In triangles ABD and ACD

BD= CD (by median definition)

AD= AD (common segment)

angles ABC= ACB (equlateral triangle)

results triangles ABD=ACD

results angle BAD=CAD (=60/2=30 degree)

By smilarity all angles BAD=CAD=CBE=BCF=ACF=BCF(=30 deg)

We know angle ABC=ACD=BAC (=60 deg) because the triangle is eqilateral

Results angles ADC=ADB=BEA=BEC=CFA=CFB (=90 deg)

Now the triagle is equilateral it means all medians are equal

AD=BE=CF

Now we demonstrate triangles OBD=OCD

OD=OD (common degment)

CD=BD (by definition of median)

angle ODC=ODB (=90 deg)

Results OB=OC and by similarity

OB=OC=OE=OA=OF

It means circumcenter = centroid (qvod erat demonstratum)

Let ABC be an equilateral triangle.
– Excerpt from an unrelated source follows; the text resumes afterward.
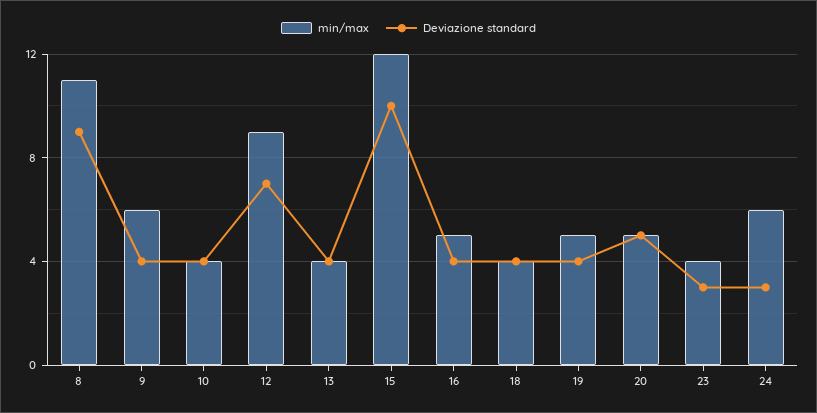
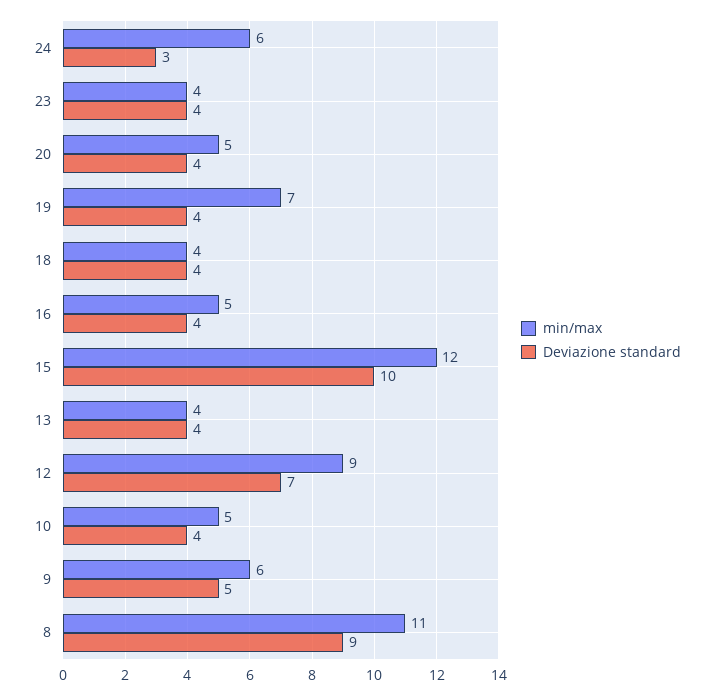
Deviazione standard, 9: 4 -> 5
min/max, 10: 4 -> 5
min/max, 19: 5 -> 7
Deviazione standard, 20: 5 -> 4
Deviazione standard, 23: 3 -> 4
Also let D,E and F are resp. mid points of side AB ,BC and AC.Join A to E,B to F and C to D and intersect these at G. G is centroid of triangle ABC.Since triangle is an equilateral therefore AE=CD=BF.Also CD will perpendicular to AB ,AE perpendicular to BC and BF perpendicular to AC.

In triangle ODB and OEB.

angle ODB=angle OEB = 90 (Right angle)

OB=OB (common)

BD= BE ( AB=BC ,(1/2)AB=(1/2)BC)

**Thus triangle ODB is congruence to OEB by RHS.**

So

**OD=OE**

similarly we can prove **OD=OF**

**Thus O is incentre of triangle ABC ,which centroid.**

To prove O as circumcentre.

consider triangle OAD and triangle OBD

please add to proof.

AD = BD ( D is mid point of AB)

angle ODA= angle ODB =90 (proved)

OD = OD (common)

Thus triangle OAD is congruence to triangle OBD by SAS.

**Therefore OA = OB**

**Similarly ,we can prove OA = OC**

**Therefore O is circumcentre of triangle ABC.**

**Thus O is centroid ,incentre and circumcentre of triangle ABC.**